Difference between timing belt and timing chain

By Ahmad Muto

The physical difference is in the material used. The timing belt is rubber-made while the timing chain is metallic.

Timing belt 350x210

MOTOR MART  MOTOR VEHICLES

Much as the two might sound different, they practically carry out the same purpose - linking the crankshaft and the camshaft to control the engine valves and timing.

The physical difference is in the material used. The timing belt is rubber-made while the timing chain is metallic.

Omar Ahmad, the workshop manager at Spear Motors Limited says the timing chain does not need servicing, nor change but the timing belt has to be changed depending on the manufacturer. "Some say you got to change at 80,000km while others say at 120,000km so it isn't standard," he notes.

The timing chain because of the difference in material (metal) has weight making it heavier, than the belt which is rubber.

 "The rubber can be about 200g and the chain about 2kgs. So of course the chain can do more, it is stronger and that is why most high-speed cars have them," he explains adding that most of the time, about 99%, the chain lasts as long as the engine.

 "I have never seen a broken chain yet I have been working with Daimler and in Uganda for 16 years but I have seen a broken timing belt."

Aloysius Kawooya of Cooper Motor Corporation says the timing chain is serviced whenever you do service because it is inside the engine and uses the same oil for the engine.

That partly explains why the timing chain lasts longer than the timing belt. And there are no chances that the timing chain will break. However, he adds that they have specific mileage because if they wear off completely, they can skip a teeth and vehicle fails to start.

A broken chain causes big damage to the engine because of the revolution per minute (rpm) it makes and that can be in thousands so when it breaks, it can damage the engine.

According to Ahmad, Mercedes vehicles specifically use timing chains except only one type that is not here in Uganda that used a timing belt. So, if you are driving a Mercedes, you don't have a belt to worry about.

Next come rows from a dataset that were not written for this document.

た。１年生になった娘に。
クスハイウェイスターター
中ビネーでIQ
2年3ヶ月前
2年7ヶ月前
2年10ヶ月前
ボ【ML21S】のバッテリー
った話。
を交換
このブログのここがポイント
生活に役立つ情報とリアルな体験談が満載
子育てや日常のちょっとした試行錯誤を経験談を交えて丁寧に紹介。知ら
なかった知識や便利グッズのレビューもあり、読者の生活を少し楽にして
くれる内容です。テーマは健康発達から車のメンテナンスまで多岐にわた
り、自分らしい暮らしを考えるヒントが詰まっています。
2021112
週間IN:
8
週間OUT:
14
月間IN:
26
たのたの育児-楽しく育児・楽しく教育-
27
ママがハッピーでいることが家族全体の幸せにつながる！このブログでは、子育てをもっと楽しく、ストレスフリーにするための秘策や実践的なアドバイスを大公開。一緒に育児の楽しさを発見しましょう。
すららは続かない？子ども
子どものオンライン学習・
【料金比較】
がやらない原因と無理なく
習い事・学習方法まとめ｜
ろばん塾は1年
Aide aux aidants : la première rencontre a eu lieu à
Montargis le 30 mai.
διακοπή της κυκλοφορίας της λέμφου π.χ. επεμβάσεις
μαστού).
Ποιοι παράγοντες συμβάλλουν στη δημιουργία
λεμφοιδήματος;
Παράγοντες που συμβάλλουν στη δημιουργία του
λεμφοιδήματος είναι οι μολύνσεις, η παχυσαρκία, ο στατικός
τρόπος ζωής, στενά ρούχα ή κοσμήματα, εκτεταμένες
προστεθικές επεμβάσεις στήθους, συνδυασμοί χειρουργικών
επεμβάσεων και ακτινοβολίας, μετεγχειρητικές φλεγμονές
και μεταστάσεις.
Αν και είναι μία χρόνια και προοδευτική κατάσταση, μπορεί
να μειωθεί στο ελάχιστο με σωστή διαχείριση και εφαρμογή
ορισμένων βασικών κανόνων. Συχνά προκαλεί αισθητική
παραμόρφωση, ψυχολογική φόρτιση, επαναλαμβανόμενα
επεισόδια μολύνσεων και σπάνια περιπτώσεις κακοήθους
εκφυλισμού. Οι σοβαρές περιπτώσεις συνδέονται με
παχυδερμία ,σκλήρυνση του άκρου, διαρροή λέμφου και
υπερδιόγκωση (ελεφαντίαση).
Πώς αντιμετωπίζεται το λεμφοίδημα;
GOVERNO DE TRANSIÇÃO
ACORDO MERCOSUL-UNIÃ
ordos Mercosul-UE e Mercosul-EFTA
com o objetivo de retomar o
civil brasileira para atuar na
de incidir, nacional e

However, he explains that the rubber used is no ordinary rubber but has been mixed with some material to make it flexible and durable so the recommendation is not only mileage but also time.

 "Some manufacturers say after six years you have to change your timing belt or after 80,000km and so they don't tell you only the mileage but also the time because it begins to lose elasticity and then crack and break," he adds.

The ideal practice is for the car owners to change the belt because if it breaks, for the case of chain, it can spoil other parts of the vehicle that can shoot up the repair bill because you will spend more fixing the engine too.

Kawooya explains that for the belt, when the time to change comes, which is at about 100,000km, you will have issues. On some vehicles, they don't warn you but just break and create damage.

According to him however, he says the timing chain does about 150,000km and if it breaks, it knocks the valves and damages the engine.

 "This is because there is a crankshaft which drives the pistons and camshafts are driven by the belt so if in case it breaks when the vehicle is in motion, there is that extra force pushing them towards each other," he explains adding that these days vehicles have chains instead of belts like all the new Ford vehicles.

Does the engine affect the belt performance?

Ahmad says it depends on how the car owners treat their vehicles, citing where the vehicle is serviced and the type of oil. He says the wrong oil damages the vehicle so the owner has to know the type of oil.

On whether miles travelled affect the effectiveness of the timing belt or chain, he says if you travel more and hit the kilometers as per the manufacturers, it is recommended you consider changing. 

But he notes that you will have to travel long distances because engines are designed to travel long distances, it needs the heat, temperature, the exhaust heat. So, you will have to travel long distances at least once in a week to save your engine, and not only the belt.

Kawooya says miles travelled does affect the timing belt or chain unless there is a problem. He explains that every time service is done, the mileage is registered on the service card and so can be monitored by the car owner on how much is left before the next service. 

Also adding that that is how you time the belt also because it might not break at 100,000km or 130,000km but disappoint you at 150,000km. The manufacturers give the about 10,000km allowance after it starts warning so you can get ready and fix it.

On one being noisier than the other, Kawooya says the beauty about the timing chain is when it is about to break it will make noise for about 10,000km unless you aren't a good driver to listen.

Ahmad says the belt is quiet compared to the chain but the fact is, a diesel car will be louder than petrol regardless of whether it is belt or chain.